If so see you at Chepstow Castle on Saturday. Looks like an interesting route just hoping it stays dry.

Gospell Pass Audax


----------



## Banjo (6 Mar 2011)

Did it yesterday, very cold most of the day I expected to be in mist up on Haye Bluff/Gospel pass but with perfect timing the cloud lifted and made a real highlight out of going over the pass.

The descent from there to Abergavenny is amazing the twisty single track road down off the mountain needs to be ridden with care due to loose gravel and mud in places but its a downhill whizz for mile after mile to a well earned coffee and apple pie at the cafe control.

Anyone doing it in future I would suggest marking the route on a map and taking it with you, I wasnt the only one to find the instructions a bit hard to follow in places.

102 miles plenty of scenery a few hills great day out.


----------



## BrumJim (6 Mar 2011)

Glad to hear that you had such a good time. 102 miles and plenty of hills. How was it compared to the Snowdrop?


----------



## Banjo (7 Mar 2011)

Hi jim You would have enjoyed it.Much hillier than the Snowdrop but also with some long easy bits to get your legs back.

I kept to a gentle pace to keep some in reserve for the hills and felt quite comfortable at the end very scenic in places and dry but cold all day.Pint in a nice warm pub at the end went down well .

In bad weather it wouldnt have been so much fun.Very exposed out on the mountain road .Would definitely ride it again if I get the chance.

Decided to join Audax UK and do about 1 a month when I can fit them in around work.

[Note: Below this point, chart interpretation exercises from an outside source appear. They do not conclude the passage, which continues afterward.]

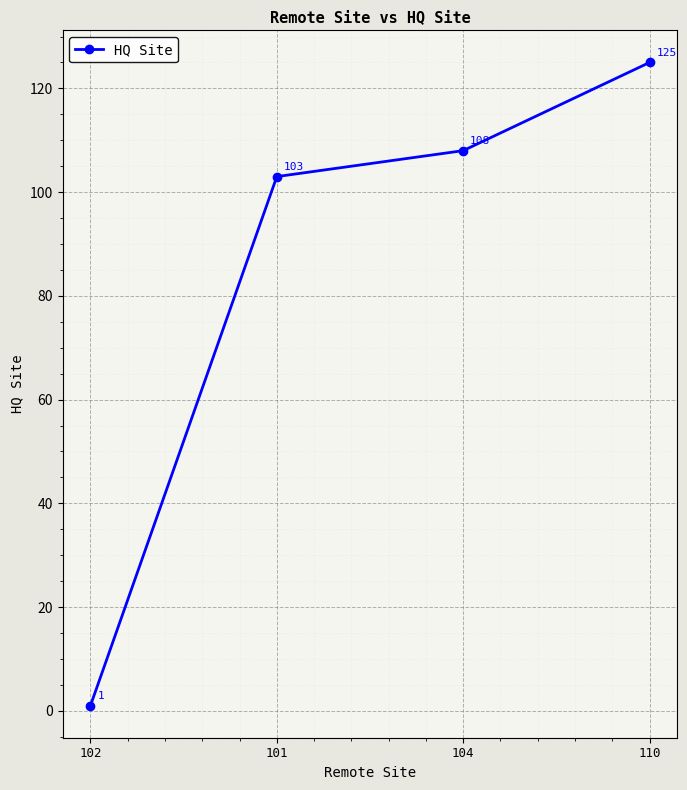

What is the change in value from 104 to 110?

+17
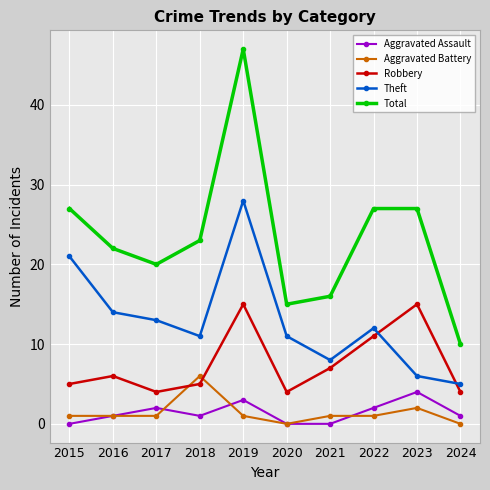

Reading right to left, what are all the values shown in this chart?

Aggravated Assault: 1	4	2	0	0	3	1	2	1	0
Aggravated Battery: 0	2	1	1	0	1	6	1	1	1
Robbery: 4	15	11	7	4	15	5	4	6	5
Theft: 5	6	12	8	11	28	11	13	14	21
Total: 10	27	27	16	15	47	23	20	22	27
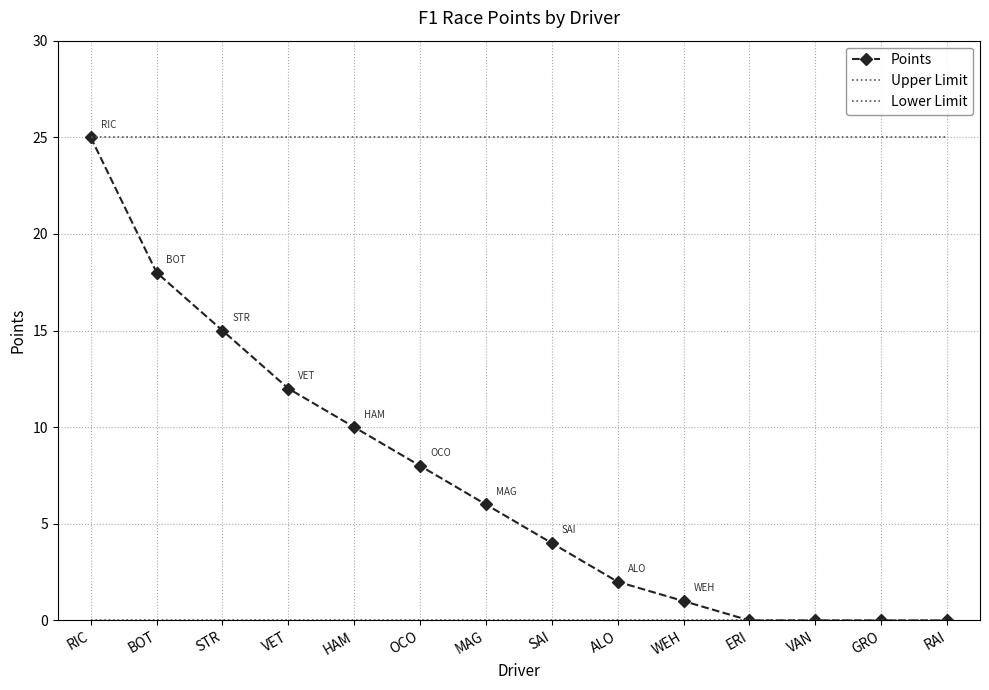

What position from the right is VET?

11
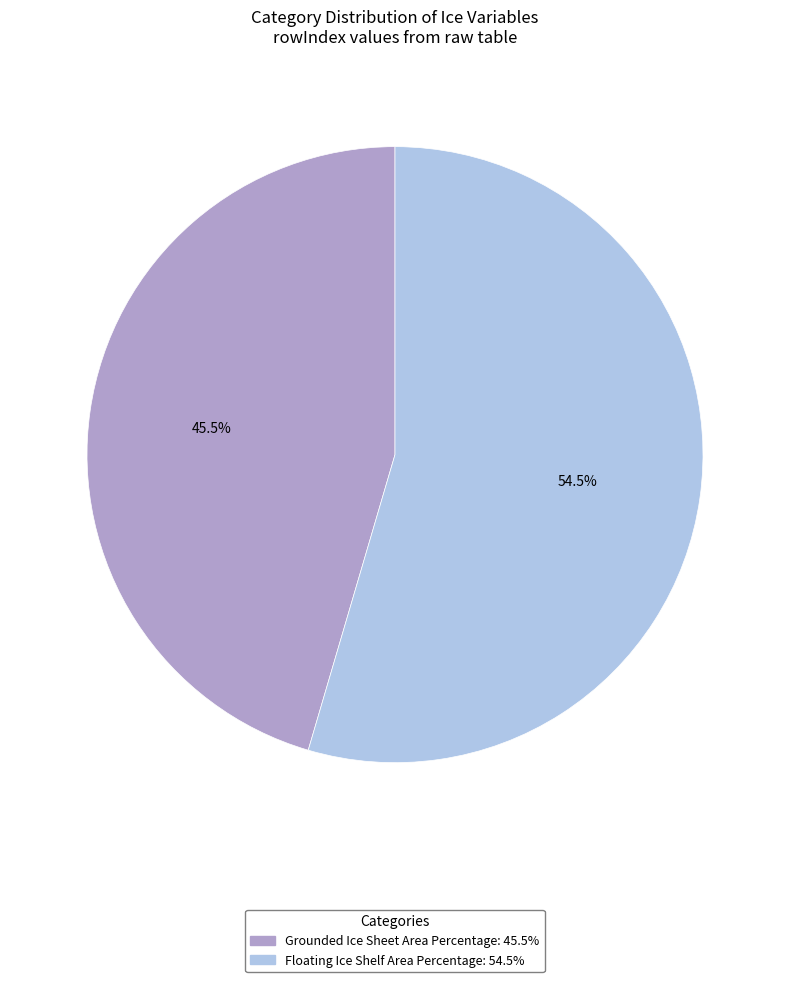

Combined, what portion of the pie is Grounded Ice Sheet Area Percentage and Floating Ice Shelf Area Percentage?

100.0%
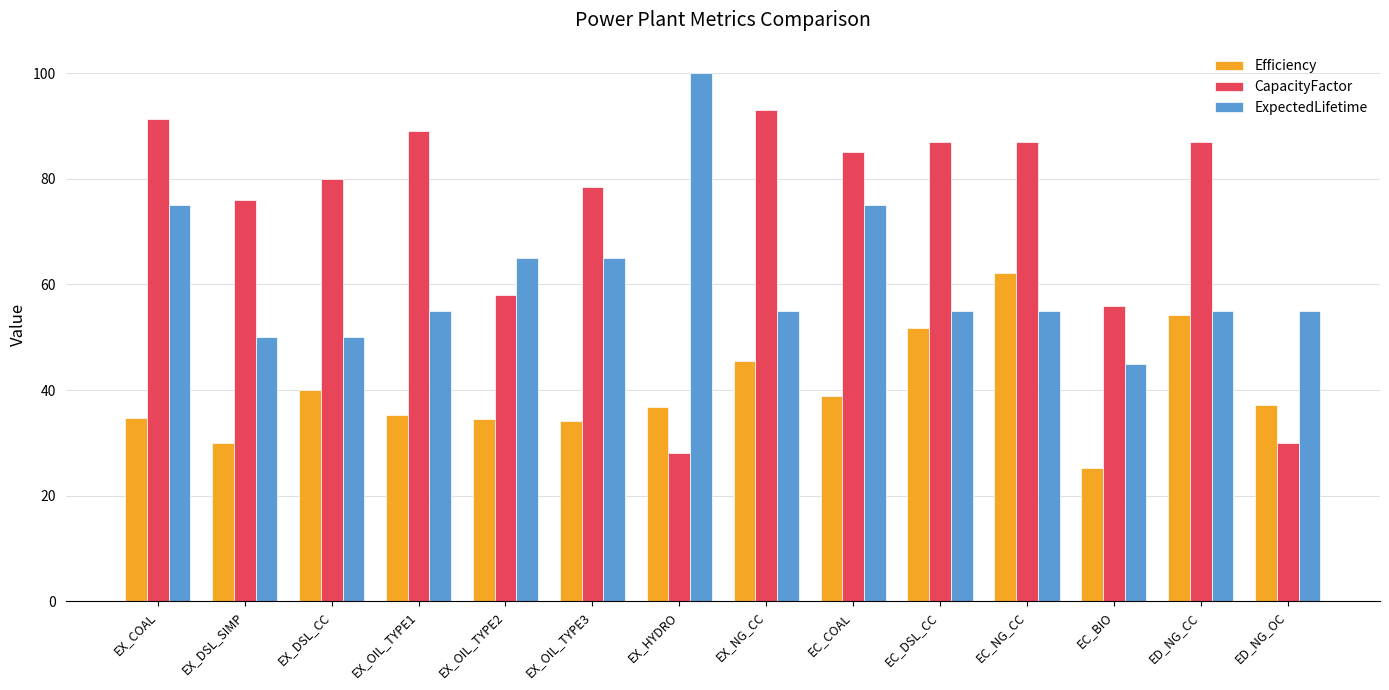

What are all the series names shown in the legend?

Efficiency, CapacityFactor, ExpectedLifetime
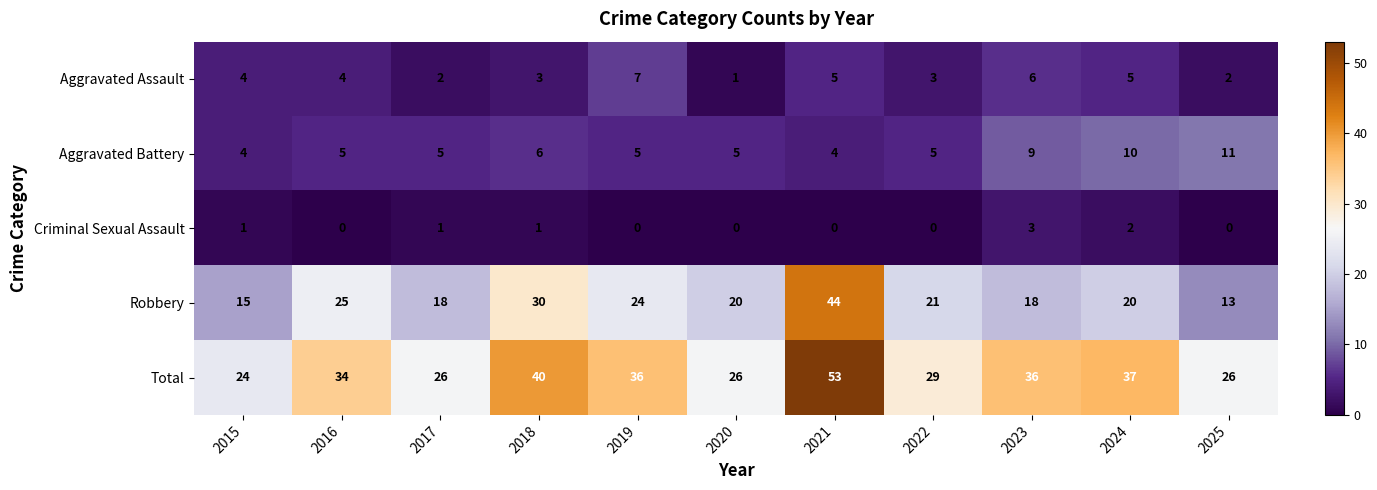

Which category has the highest value across all series?

2021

Next month i am signed up for the Rhonda Taverse 100 km startng in Merthyr (hilly)and looking at the South Gloucester 100 starting in Alveston (close to severn bridge)which should be a bit easier.


----------



## Ian H (7 Mar 2011)

Glad that everyone enjoyed it. I was the bloke handing out cards at the start and hanging around at the finish. We, the organisers and I, went for a pootle round the Wye Valley before walking down to the pub where you finished. Nice day for it.


----------